Required work:
Below are the entries; transcribe them exactly and drop every picture.

Provided material:
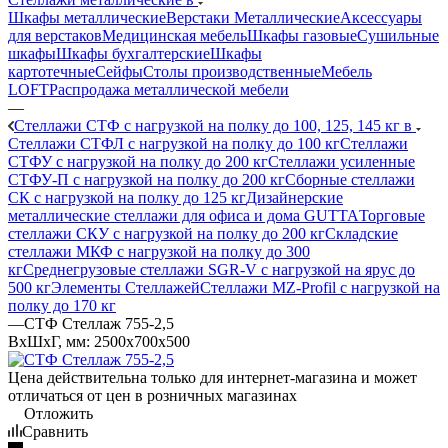
Шкафы металлические
Верстаки Металлические
Аксессуары
для верстаков
Медицинская мебель
Шкафы газовые
Сушильные
шкафы
Шкафы бухгалтерские
Шкафы
картотечные
Сейфы
Столы производственные
Мебель
LOFT
Распродажа металлической мебели
—
Стеллажи СТФ с нагрузкой на полку до 100, 125, 145 кг в
Стеллажи СТФЛ с нагрузкой на полку до 100 кг
Стеллажи
СТФУ с нагрузкой на полку до 200 кг
Стеллажи усиленные
СТФУ-П с нагрузкой на полку до 200 кг
Сборные стеллажи
СК с нагрузкой на полку до 125 кг
Дизайнерские
металлические стеллажи для офиса и дома GUTTA
Торговые
стеллажи СКУ с нагрузкой на полку до 200 кг
Складские
стеллажи МКФ с нагрузкой на полку до 300
кг
Среднегрузовые стеллажи SGR-V с нагрузкой на ярус до
500 кг
Элементы Стеллажей
Стеллажи MZ-Profil с нагрузкой на
полку до 170 кг
—
СТФ Стеллаж 755-2,5
ВхШхГ, мм: 2500x700x500
Цена действительна только для интернет-магазина и может
отличаться от цен в розничных магазинах
Отложить
Сравнить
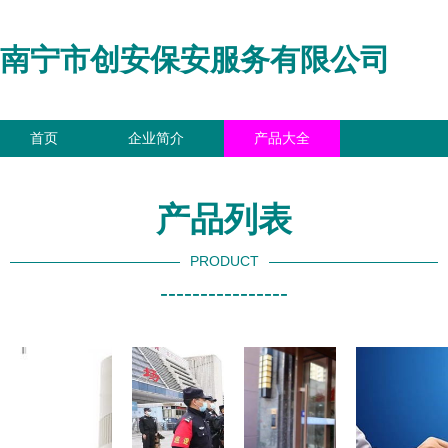
南宁市创安保安服务有限公司
首页
企业简介
产品大全
联系我们
企业信息
访客留言
产品列表
PRODUCT
----------------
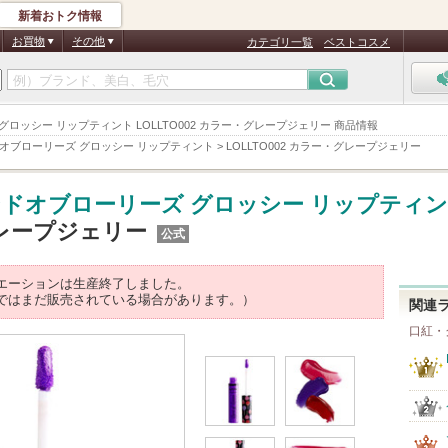
新着おトク情報
お買物
その他
カテゴリ一覧
ベストコスメ
ローリーズ グロッシー リップティント LOLLTO002 カラー・グレープジェリー 商品情報
オブローリーズ グロッシー リップティント
>
LOLLTO002 カラー・グレープジェリー
ドオブローリーズ グロッシー リップティ
・グレープジェリー
公式
エーションは生産終了しました。
ではまだ販売されている場合があります。）
関連
口紅・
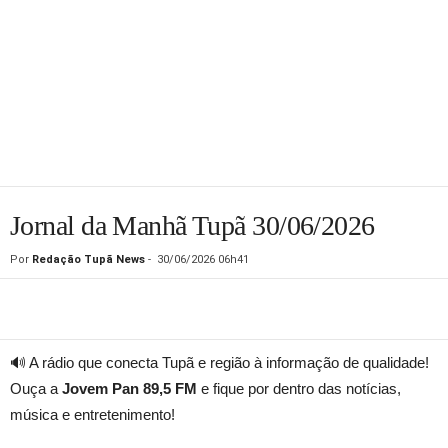
Jornal da Manhã Tupã 30/06/2026
Por
Redação Tupã News
-
30/06/2026 06h41
🔊 A rádio que conecta Tupã e região à informação de qualidade!
Ouça a
Jovem Pan 89,5 FM
e fique por dentro das notícias,
música e entretenimento!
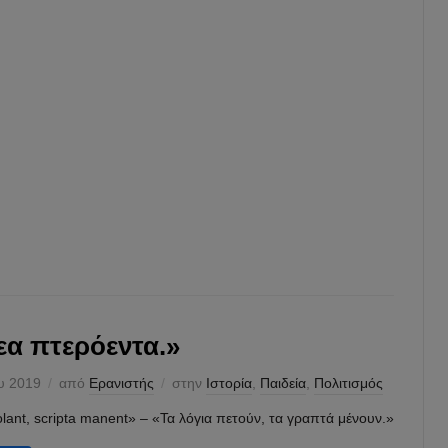
καλύτερ
σου».
Διαβ
περι
›
α πτερόεντα.»
ου 2019
από
Ερανιστής
στην
Ιστορία
,
Παιδεία
,
Πολιτισμός
lant, scripta manent» – «Τα λόγια πετούν, τα γραπτά μένουν.»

Answer section:
Шкафы металлические
Верстаки Металлические
Аксессуары
для верстаков
Медицинская мебель
Шкафы газовые
Сушильные
шкафы
Шкафы бухгалтерские
Шкафы
картотечные
Сейфы
Столы производственные
Мебель
LOFT
Распродажа металлической мебели
—
Стеллажи СТФ с нагрузкой на полку до 100, 125, 145 кг в
Стеллажи СТФЛ с нагрузкой на полку до 100 кг
Стеллажи
СТФУ с нагрузкой на полку до 200 кг
Стеллажи усиленные
СТФУ-П с нагрузкой на полку до 200 кг
Сборные стеллажи
СК с нагрузкой на полку до 125 кг
Дизайнерские
металлические стеллажи для офиса и дома GUTTA
Торговые
стеллажи СКУ с нагрузкой на полку до 200 кг
Складские
стеллажи МКФ с нагрузкой на полку до 300
кг
Среднегрузовые стеллажи SGR-V с нагрузкой на ярус до
500 кг
Элементы Стеллажей
Стеллажи MZ-Profil с нагрузкой на
полку до 170 кг
—
СТФ Стеллаж 755-2,5
ВхШхГ, мм: 2500x700x500
Цена действительна только для интернет-магазина и может
отличаться от цен в розничных магазинах
Отложить
Сравнить
南宁市创安保安服务有限公司
首页
企业简介
产品大全
联系我们
企业信息
访客留言
产品列表
PRODUCT
----------------
新着おトク情報
お買物
その他
カテゴリ一覧
ベストコスメ
ローリーズ グロッシー リップティント LOLLTO002 カラー・グレープジェリー 商品情報
オブローリーズ グロッシー リップティント
>
LOLLTO002 カラー・グレープジェリー
ドオブローリーズ グロッシー リップティ
・グレープジェリー
公式
エーションは生産終了しました。
ではまだ販売されている場合があります。）
関連
口紅・
Jornal da Manhã Tupã 30/06/2026
Por
Redação Tupã News
-
30/06/2026 06h41
🔊 A rádio que conecta Tupã e região à informação de qualidade!
Ouça a
Jovem Pan 89,5 FM
e fique por dentro das notícias,
música e entretenimento!
καλύτερ
σου».
Διαβ
περι
›
α πτερόεντα.»
ου 2019
από
Ερανιστής
στην
Ιστορία
,
Παιδεία
,
Πολιτισμός
lant, scripta manent» – «Τα λόγια πετούν, τα γραπτά μένουν.»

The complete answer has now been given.